Problem statement
Would you please transcribe, exactly as written, the lines of the entries below starting at the one that holds "do for families" and ending at the one that holds "initiatives he has", both included?

::: The data

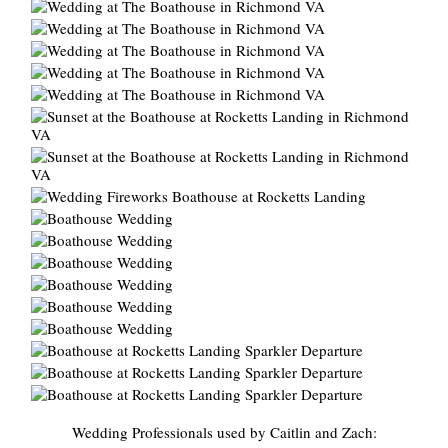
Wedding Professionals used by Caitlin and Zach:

::::::
::: The data

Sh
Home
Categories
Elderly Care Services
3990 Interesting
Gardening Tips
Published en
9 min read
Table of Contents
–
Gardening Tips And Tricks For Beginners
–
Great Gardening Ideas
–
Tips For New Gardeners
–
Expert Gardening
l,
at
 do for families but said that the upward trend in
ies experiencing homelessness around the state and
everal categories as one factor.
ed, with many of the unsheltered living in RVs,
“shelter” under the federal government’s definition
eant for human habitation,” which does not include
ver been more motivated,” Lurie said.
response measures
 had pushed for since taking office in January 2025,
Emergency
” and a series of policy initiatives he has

::::::
::: The data

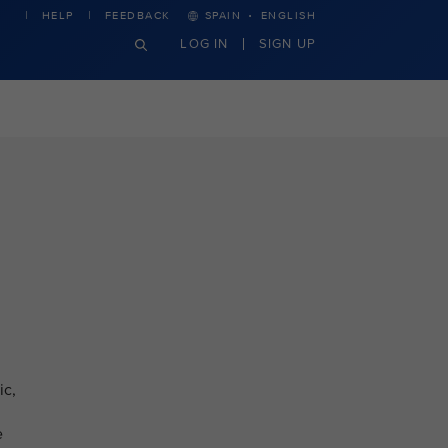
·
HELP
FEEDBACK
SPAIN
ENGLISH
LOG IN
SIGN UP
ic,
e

::::::

Task answer
 do for families but said that the upward trend in
ies experiencing homelessness around the state and
everal categories as one factor.
ed, with many of the unsheltered living in RVs,
“shelter” under the federal government’s definition
eant for human habitation,” which does not include
ver been more motivated,” Lurie said.
response measures
 had pushed for since taking office in January 2025,
Emergency
” and a series of policy initiatives he has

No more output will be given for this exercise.